Exercise instructions:
A faithful copy is needed of the lines below from the one with "Figure 15. Illustration" up to and including the one with "of 0.2 SR0.2"; set it down with no pictures and no other lines.

Entries supplied:
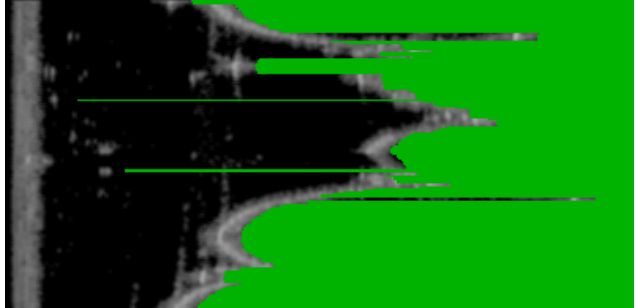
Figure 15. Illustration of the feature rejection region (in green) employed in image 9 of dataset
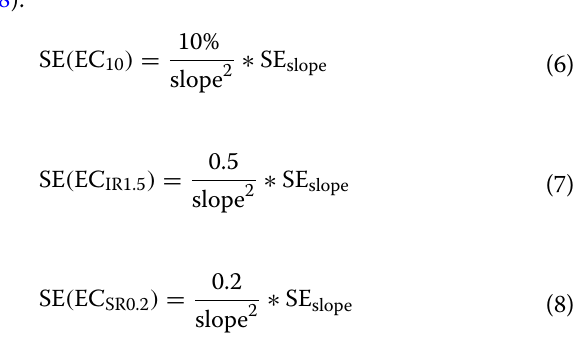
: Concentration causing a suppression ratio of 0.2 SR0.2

...

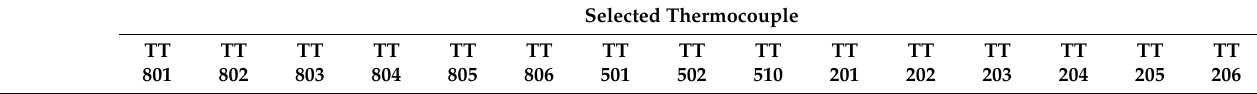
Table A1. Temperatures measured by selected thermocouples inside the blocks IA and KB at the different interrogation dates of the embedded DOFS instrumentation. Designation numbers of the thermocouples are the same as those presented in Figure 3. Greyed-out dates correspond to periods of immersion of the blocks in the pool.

Task result:
Figure 15. Illustration of the feature rejection region (in green) employed in image 9 of dataset
: Concentration causing a suppression ratio of 0.2 SR0.2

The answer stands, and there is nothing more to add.